А у Ирмы жизнь кипела и искрилась. Ей казалось, что огнями прорастают её следы. Она прекрасно сдала выпускные экзамены, и получила распределение на работу, но оформляться не спешила. Она была заводная, компанейская, шебутная. Как-то Витька пригласил её на очередной музыкантский квартирник. Водка, шампанское, пиво, креветки, бутерброды, песни, танцы, анекдоты, смешные рассказы.

– А я в шестьдесят третьем самого Джона Стейнбека видел! – весело заговорил рослый блондин.

– Как?

– Да ты чего?

– Расскажи! – понеслось со всех сторон.

– А так. Просто, – сказал блондин. – Он с женой приехал. К тому времени он бороду отрастил, пышную такую, рыжую. Я с ним пообщался, английский знаю, говорю свободно. И вот он мне что рассказал.

– Что?

– Что?

– А вот что. Зашёл он в гастроном, глянуть, что продают. Пока стоял, подошёл человек к нему и стал говорить что-то. Стейнбек молчит, по-русски то не понимает. Тот вник, выставил один палец и говорит: «рубль, рубль». Джон понял, что ему нужен рубль, и дал.

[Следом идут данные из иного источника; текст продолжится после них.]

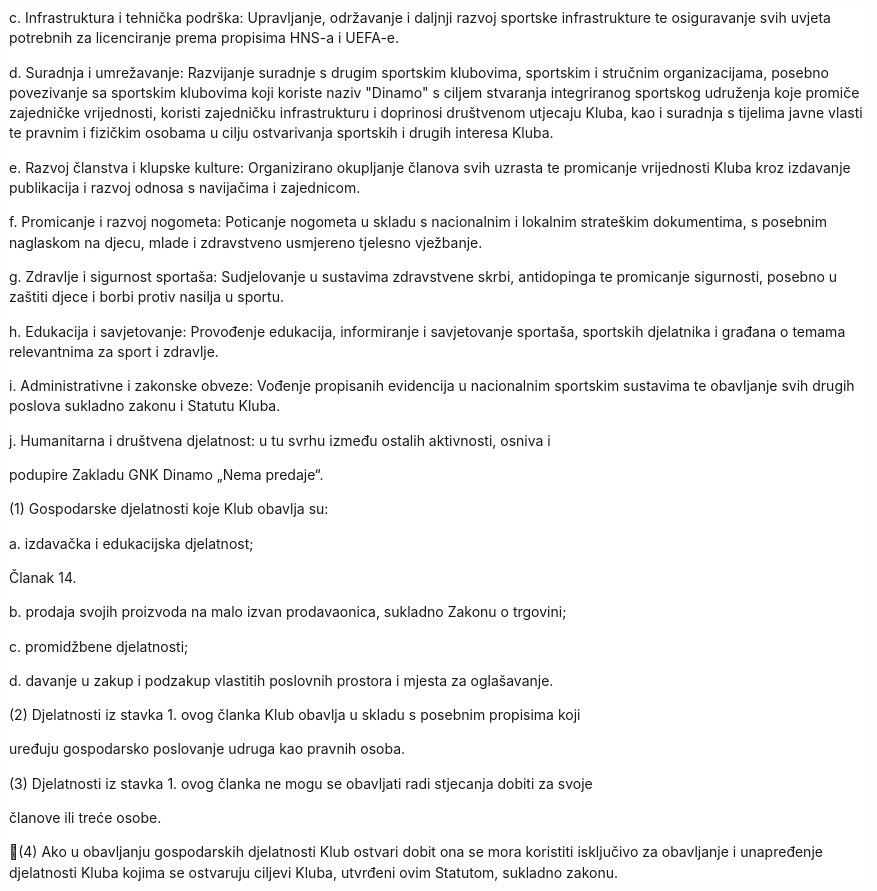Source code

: c.  Infrastruktura i tehnička podrška: Upravljanje, održavanje i daljnji razvoj sportske
infrastrukture te osiguravanje svih uvjeta potrebnih za licenciranje prema propisima
HNS-a i UEFA-e.

d.  Suradnja  i  umrežavanje:  Razvijanje  suradnje  s  drugim  sportskim  klubovima,
sportskim i stručnim organizacijama, posebno povezivanje sa sportskim klubovima
koji  koriste  naziv  "Dinamo"  s  ciljem  stvaranja  integriranog  sportskog  udruženja
koje  promiče  zajedničke  vrijednosti,  koristi  zajedničku  infrastrukturu  i  doprinosi
društvenom  utjecaju  Kluba,  kao  i  suradnja  s  tijelima  javne  vlasti  te  pravnim  i
fizičkim osobama u cilju ostvarivanja sportskih i drugih interesa Kluba.

e.  Razvoj članstva i klupske kulture: Organizirano okupljanje članova svih uzrasta te
promicanje  vrijednosti  Kluba  kroz  izdavanje  publikacija  i  razvoj  odnosa  s
navijačima i zajednicom.

f.  Promicanje  i  razvoj  nogometa:  Poticanje  nogometa  u  skladu  s  nacionalnim  i
lokalnim  strateškim  dokumentima,  s  posebnim  naglaskom  na  djecu,  mlade  i
zdravstveno usmjereno tjelesno vježbanje.

g.  Zdravlje  i  sigurnost  sportaša:  Sudjelovanje  u  sustavima  zdravstvene  skrbi,
antidopinga te promicanje sigurnosti, posebno u zaštiti djece i borbi protiv nasilja u
sportu.

h.  Edukacija  i  savjetovanje:  Provođenje  edukacija,  informiranje  i  savjetovanje
sportaša, sportskih djelatnika i građana o temama relevantnima za sport i zdravlje.

i.  Administrativne i zakonske obveze: Vođenje propisanih evidencija u nacionalnim
sportskim sustavima te obavljanje svih drugih poslova sukladno zakonu i Statutu
Kluba.

j.  Humanitarna i društvena djelatnost: u tu svrhu između ostalih aktivnosti, osniva i

podupire Zakladu GNK Dinamo „Nema predaje“.

(1) Gospodarske djelatnosti koje Klub obavlja su:

a.  izdavačka i edukacijska djelatnost;

Članak 14.

b.  prodaja svojih proizvoda na malo izvan prodavaonica, sukladno Zakonu o trgovini;

c.  promidžbene djelatnosti;

d.  davanje u zakup i podzakup vlastitih poslovnih prostora i mjesta za oglašavanje.

(2) Djelatnosti  iz  stavka  1.  ovog  članka  Klub  obavlja  u  skladu  s  posebnim  propisima  koji

uređuju gospodarsko poslovanje udruga kao pravnih osoba.

(3) Djelatnosti  iz  stavka  1.  ovog  članka  ne  mogu  se  obavljati  radi  stjecanja  dobiti  za  svoje

članove ili treće osobe.

(4) Ako  u  obavljanju  gospodarskih  djelatnosti  Klub  ostvari  dobit  ona  se  mora  koristiti
isključivo za obavljanje i unapređenje djelatnosti Kluba kojima se ostvaruju ciljevi Kluba,
utvrđeni ovim Statutom, sukladno zakonu.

А тот мужик так выставил ладонь, мол, стой здесь, и куда-то ушел, но очень быстро вернулся с бутылкой водки, сделал Джону знак, чтоб он пошел за ним. Вышли из магазина, зашли в какой-то подъезд, там мужика ждал еще мужик. Тот достал из кармана стакан, этот ловко открыл бутылку, налил стакан до краёв, не проронив ни капли, приподнял его, вроде как салют, и залпом выпил. Налил еще и протянул Джону. Тот последовал его примеру. Потом налил третьему, и тот выпил. После этого он вновь выставляет палец и говорит „рубль!“. Джон ему дал, он выскочил из подъезда и через три минуты вновь появился с бутылкой. Ну, повторили всю процедуру, и расстались лучшими друзьями. Джон вышел на улицу, соображает плохо, сел на обочину. Тут подходит милиционер (Джон назвал его – «ваш полицейский») и начинает ему что-то выговаривать. Стейнбек встал и сказал ему единственное предложение, которое он выучил по-русски: «Я – американский писатель». Милиционер посмотрел на него, улыбнулся во всё лицо и бросился обнимать, крикнув «Хемингуэй!!!». Рассказав это, Стейнбек сказал: «Ваша страна единственная, в которой полицейские читали Хемингуэя».

– Ха-ха-ха! – захохотали, зашумели музыканты.

Ирме рассказчик очень понравился.

– Кто это? – спросила она Витьку.

– Это наш главный. Родион.

– Что, руководитель вашего ВИА? – переспросила Ирма.

– Да.

– Очень симпатичный, – сказала она.

Витька очередной раз налил ей шампанского. Ирма выпила, порозовела, глаза стали особенно яркими.

– А что это за красивая барышня с тобой, Витёк? – спросил Родион.

– Ты только что заметил, что ли, Родька, – сказал Витька. – Это моя родственница, Ирма.

– А можно ли твою родственницу на танец пригласить? Заранее, когда танцевать будем. Если она не против?

– Я не против, а очень даже за! – игриво сказала Ирма.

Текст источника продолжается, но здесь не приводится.